Optimization of Physiological and Motion-Related Noise Suppression in Task-Modulated Functional Connectivity Analysis Using fMRI Data
摘要
The analysis of task-modulated functional connectivity in functional magnetic resonance imaging (fMRI) data is a key tool in the modern field of human brain connectome research. However, the reliability of the resulting estimates depends significantly on the methods for suppressing nonneuronal sources of signal variability, primarily head movements and physiological cardiorespiratory oscillations. Despite the widespread use of various noise reduction strategies, their impact on the results of psychophysiological interaction analysis remains poorly understood. In this study, 31 noise reduction strategies were compared in the analysis of fMRI data in 85 subjects performing a motor inhibitory control task. Task-modulated functional connectivity was assessed using a psychophysiological interaction model with the primary motor cortex as the source region. Processing schemes differing in their methods of accounting for head-motion parameters and physiological noise components were compared.

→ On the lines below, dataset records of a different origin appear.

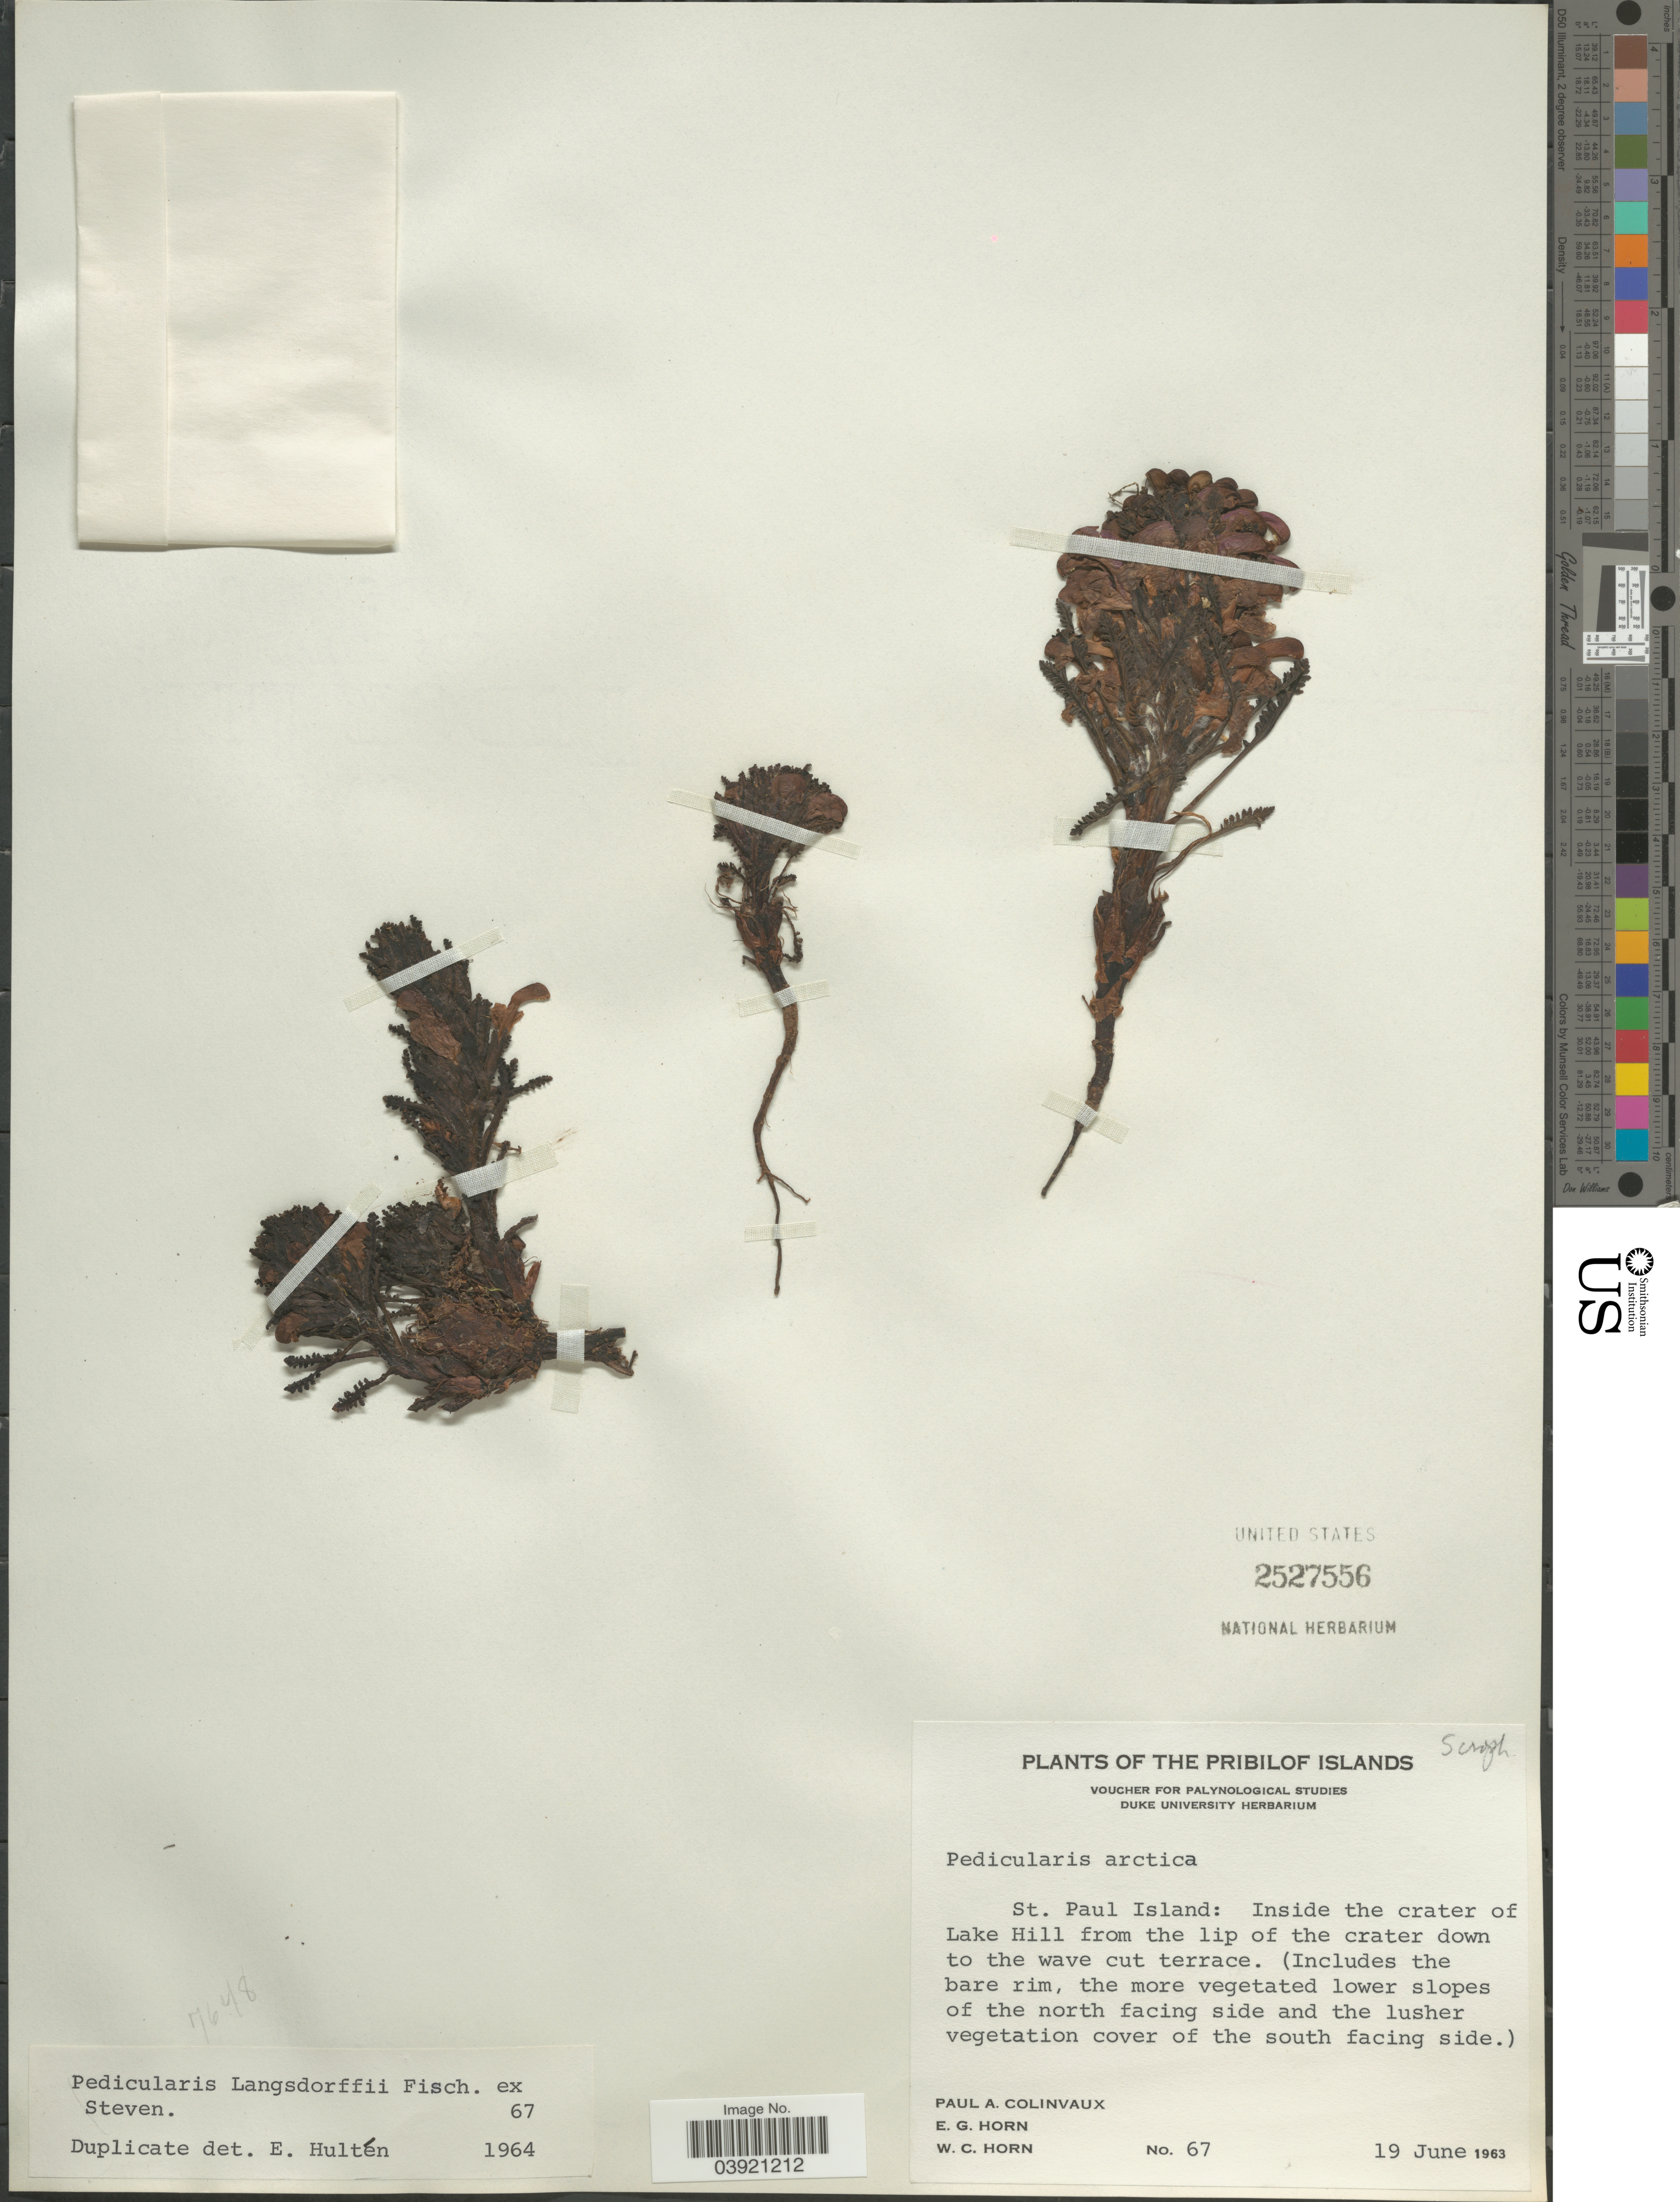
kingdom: Plantae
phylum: Tracheophyta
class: Magnoliopsida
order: Lamiales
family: Orobanchaceae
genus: Pedicularis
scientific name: Pedicularis arctica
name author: R. Br.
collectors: P. Colinvaux, E. Horn & W. Horn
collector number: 67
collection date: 1963-06-19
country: United States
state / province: Alaska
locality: The Pribilof Islands. St. Paul Island: Inside the crater of Lake Hill from the lip of the crater down to the wave cut terrace. (Includes the bare rim, the more vegetated lower slopes of the north facing side and the lusher vegetation cover of the south facing side.).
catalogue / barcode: US 2527556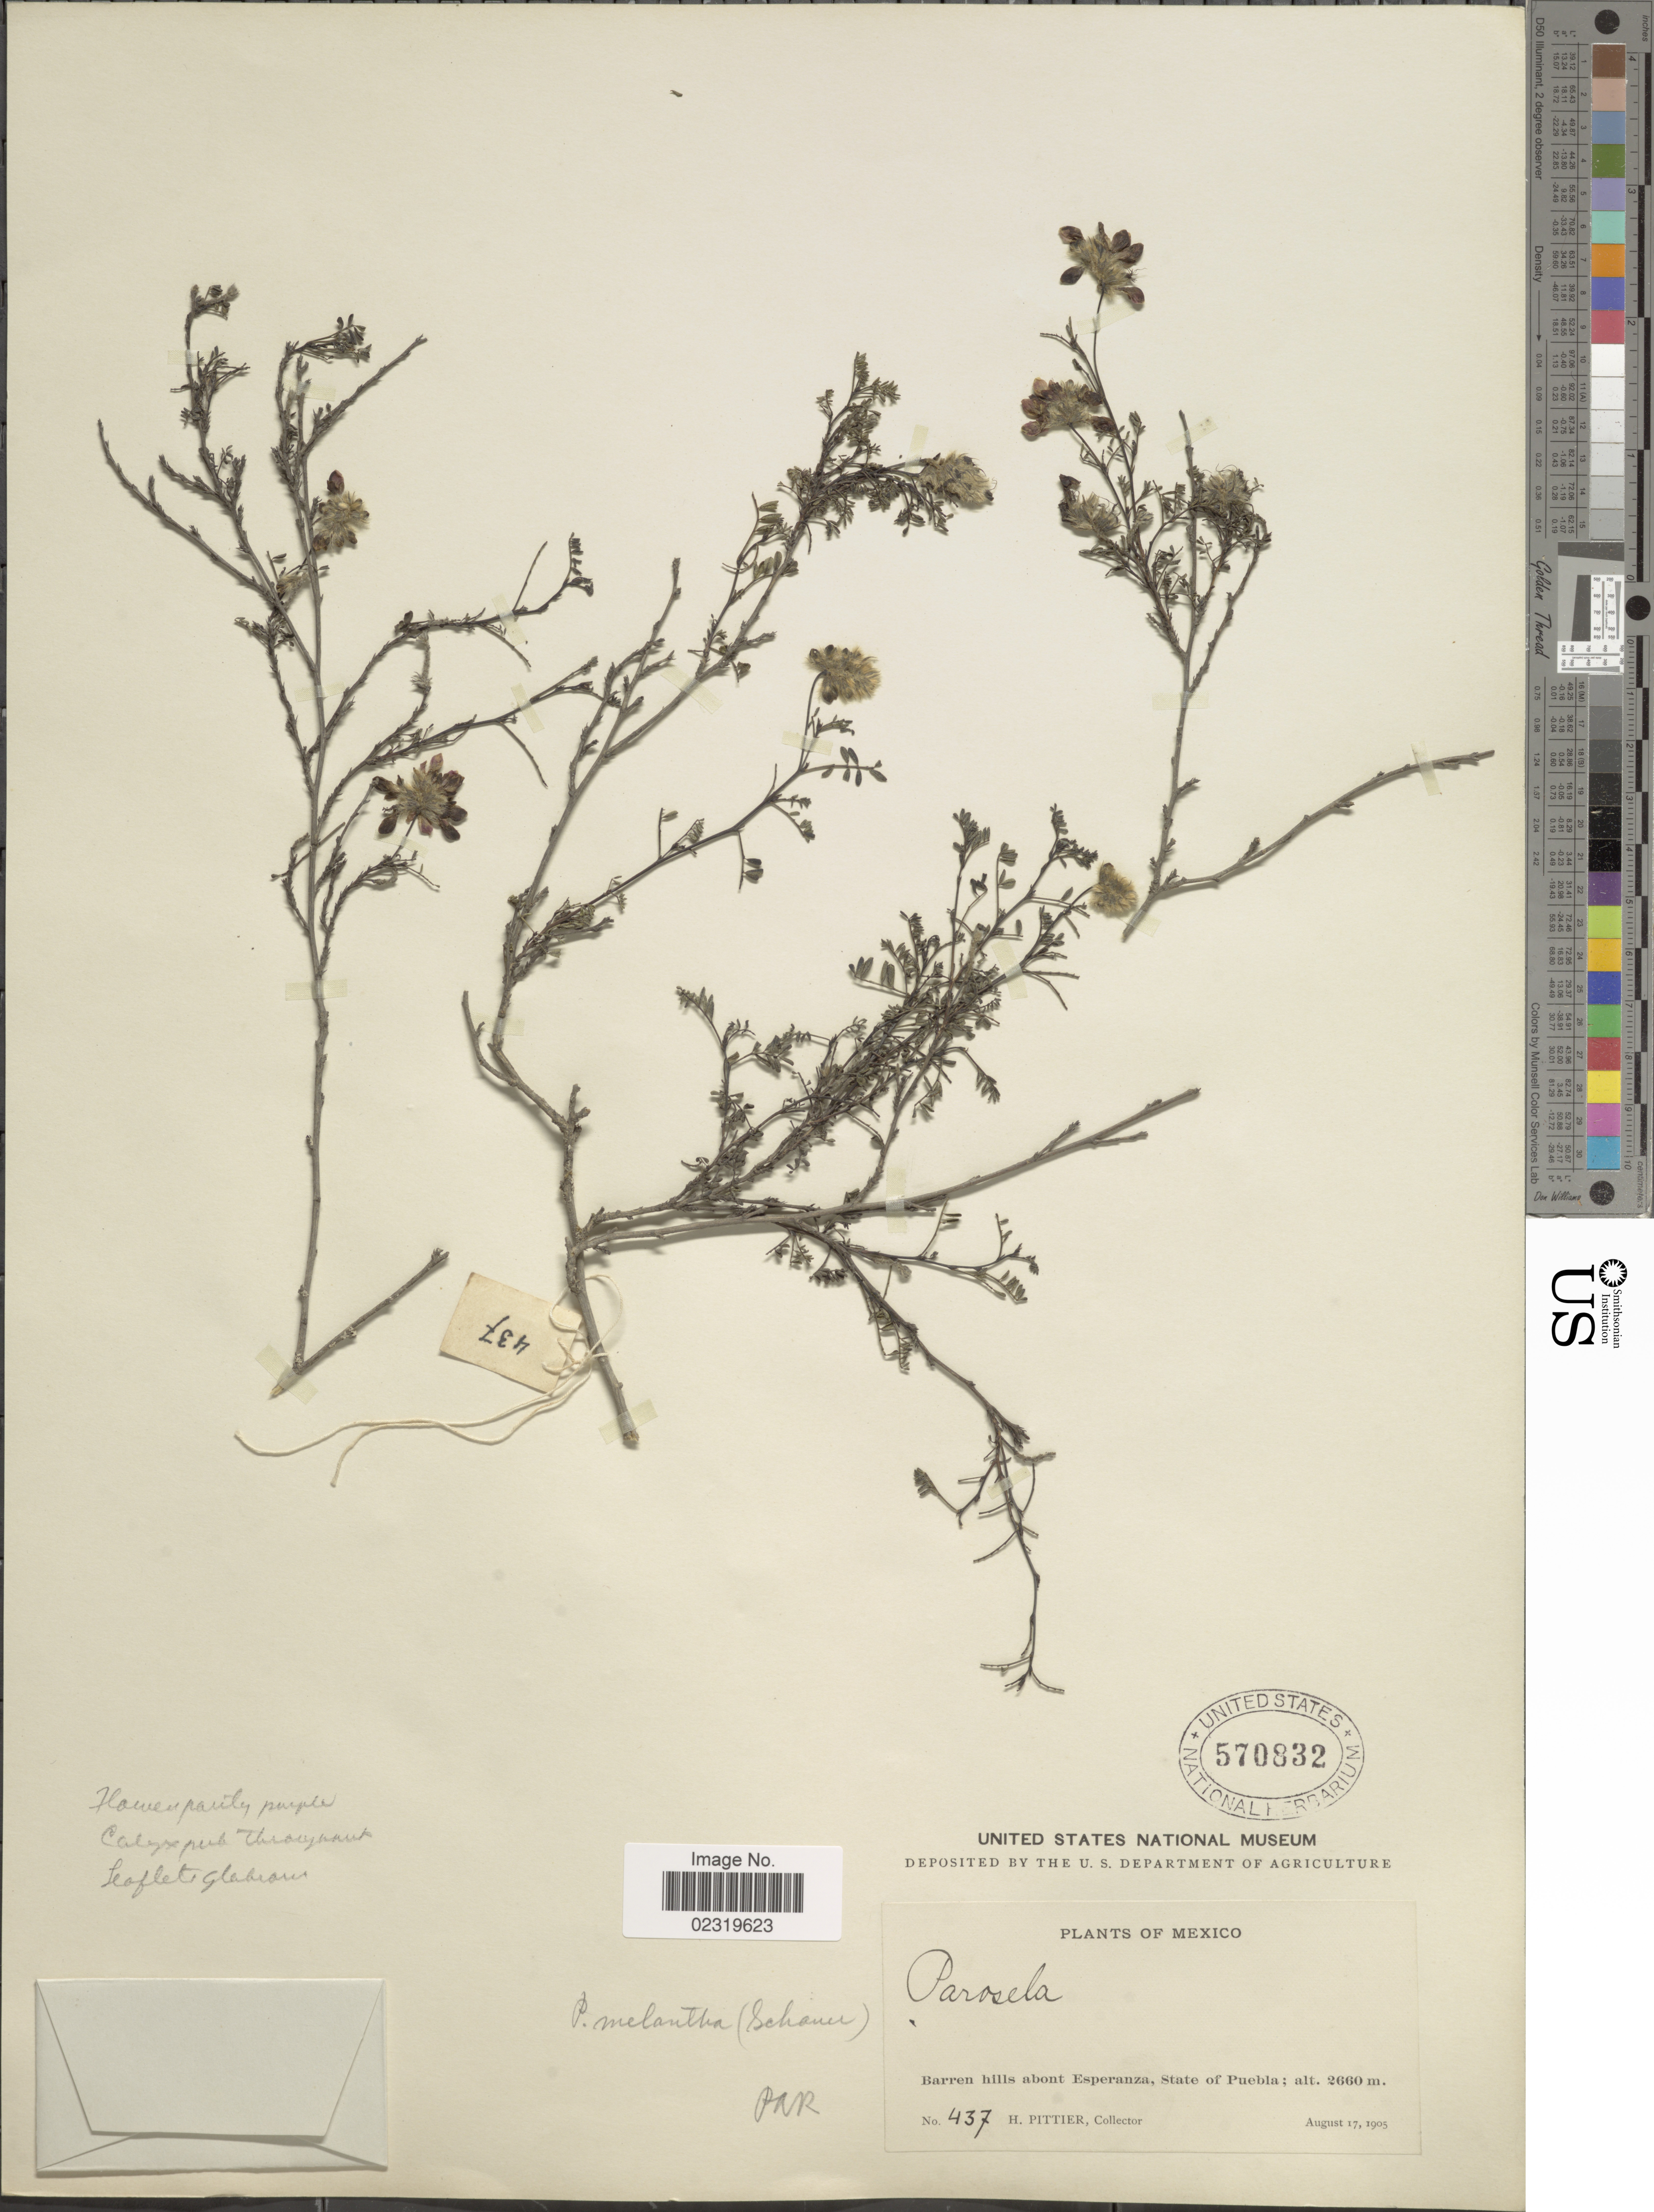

The effectiveness of the strategies was assessed on the basis of the size of statistically significant clusters, their correspondence with the known organization of motor networks, and the degree of association of head-motion parameters with the variability of the global fMRI signal, reflecting the residual influence of movement on the data. It was shown that overly aggressive noise suppression, despite reducing the correlation of head-motion with signal variability, can lead to a decrease in the sensitivity of the analysis and a reduction in the size of the detected effects. At the same time, balanced strategies allow for an increased detection of neurobiologically expected connections compared to no specialized processing and provide a better correspondence between the obtained results and the functional architecture of the motor system. The obtained data emphasize the need for a balanced choice of noise reduction methods in the analysis of fMRI data and demonstrate that overly strict correction of nonneuronal noise can lead to the loss of informative neural signal. The work formulates practical recommendations for optimizing procedures for suppressing physiological and motion-related noise when analyzing task-modulated functional connections.